▸ Dataset entries
——————————
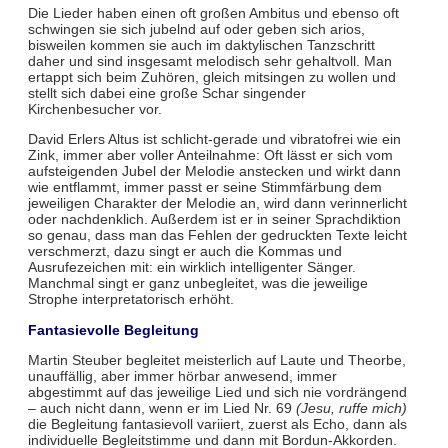
Die Lieder haben einen oft großen Ambitus und ebenso oft
schwingen sie sich jubelnd auf oder geben sich arios,
bisweilen kommen sie auch im daktylischen Tanzschritt
daher und sind insgesamt melodisch sehr gehaltvoll. Man
ertappt sich beim Zuhören, gleich mitsingen zu wollen und
stellt sich dabei eine große Schar singender
Kirchenbesucher vor.
David Erlers Altus ist schlicht-gerade und vibratofrei wie ein
Zink, immer aber voller Anteilnahme: Oft lässt er sich vom
aufsteigenden Jubel der Melodie anstecken und wirkt dann
wie entflammt, immer passt er seine Stimmfärbung dem
jeweiligen Charakter der Melodie an, wird dann verinnerlicht
oder nachdenklich. Außerdem ist er in seiner Sprachdiktion
so genau, dass man das Fehlen der gedruckten Texte leicht
verschmerzt, dazu singt er auch die Kommas und
Ausrufezeichen mit: ein wirklich intelligenter Sänger.
Manchmal singt er ganz unbegleitet, was die jeweilige
Strophe interpretatorisch erhöht.
Fantasievolle Begleitung
Martin Steuber begleitet meisterlich auf Laute und Theorbe,
unauffällig, aber immer hörbar anwesend, immer
abgestimmt auf das jeweilige Lied und sich nie vordrängend
– auch nicht dann, wenn er im Lied Nr. 69
(Jesu, ruffe mich)
die Begleitung fantasievoll variiert, zuerst als Echo, dann als
individuelle Begleitstimme und dann mit Bordun-Akkorden.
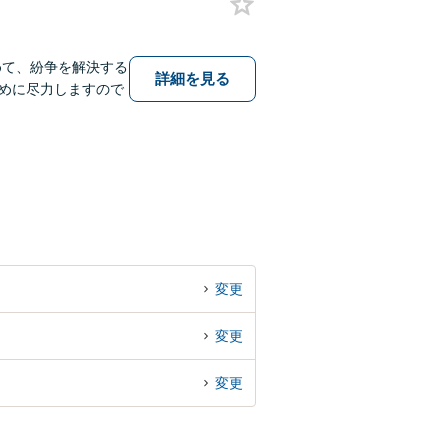
めて、紛争を解決する
詳細を見る
めに尽力しますので
変更
変更
変更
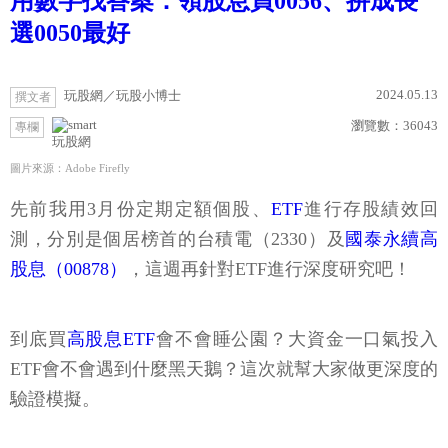
用數字找答案：領股息買0056、拚成長
選0050最好
2024.05.13
玩股網／玩股小博士
撰文者
瀏覽數：
36043
專欄
玩股網
圖片來源：Adobe Firefly
先前我用3月份定期定額個股、
ETF
進行存股績效回
測，分別是個居榜首的台積電（2330）及
國泰永續高
股息（00878）
，這週再針對ETF進行深度研究吧！
到底買
高股息ETF
會不會睡公園？大資金一口氣投入
ETF會不會遇到什麼黑天鵝？這次就幫大家做更深度的
驗證模擬。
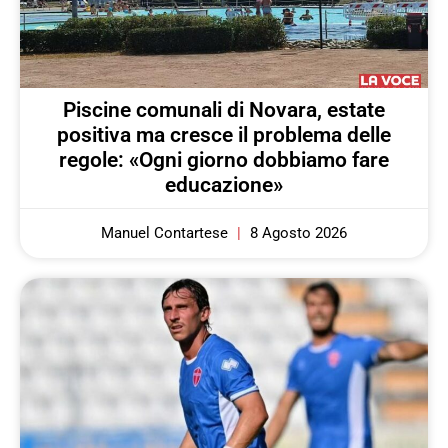
Piscine comunali di Novara, estate
positiva ma cresce il problema delle
regole: «Ogni giorno dobbiamo fare
educazione»
Manuel Contartese
8 Agosto 2026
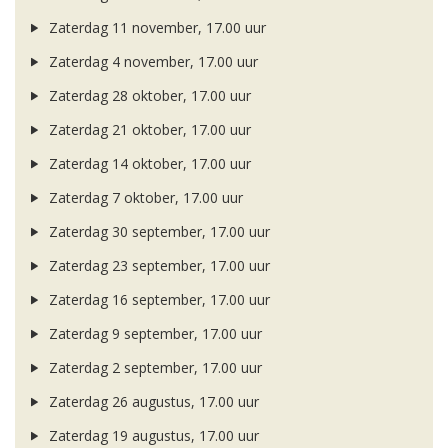
Zaterdag 11 november, 17.00 uur
Zaterdag 4 november, 17.00 uur
Zaterdag 28 oktober, 17.00 uur
Zaterdag 21 oktober, 17.00 uur
Zaterdag 14 oktober, 17.00 uur
Zaterdag 7 oktober, 17.00 uur
Zaterdag 30 september, 17.00 uur
Zaterdag 23 september, 17.00 uur
Zaterdag 16 september, 17.00 uur
Zaterdag 9 september, 17.00 uur
Zaterdag 2 september, 17.00 uur
Zaterdag 26 augustus, 17.00 uur
Zaterdag 19 augustus, 17.00 uur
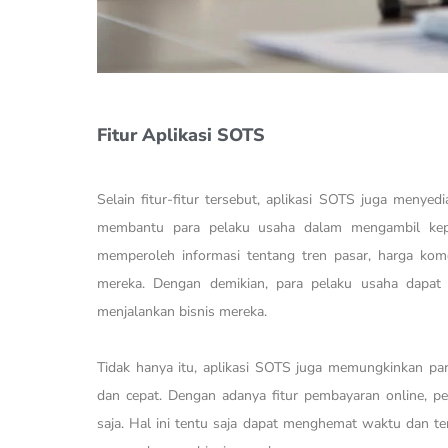
Fitur Aplikasi SOTS
Selain fitur-fitur tersebut, aplikasi SOTS juga menyed
membantu para pelaku usaha dalam mengambil keput
memperoleh informasi tentang tren pasar, harga komo
mereka. Dengan demikian, para pelaku usaha dapat
menjalankan bisnis mereka.
Tidak hanya itu, aplikasi SOTS juga memungkinkan pa
dan cepat. Dengan adanya fitur pembayaran online, p
saja. Hal ini tentu saja dapat menghemat waktu dan t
——————————
▸ What you should do
Among the entries above, locate the lines containing "aufsteigenden Jubel der" and "Ausrufezeichen mit: ein", and transcribe exactly those two lines and all lines between.

▸ Exercise output
aufsteigenden Jubel der Melodie anstecken und wirkt dann
wie entflammt, immer passt er seine Stimmfärbung dem
jeweiligen Charakter der Melodie an, wird dann verinnerlicht
oder nachdenklich. Außerdem ist er in seiner Sprachdiktion
so genau, dass man das Fehlen der gedruckten Texte leicht
verschmerzt, dazu singt er auch die Kommas und
Ausrufezeichen mit: ein wirklich intelligenter Sänger.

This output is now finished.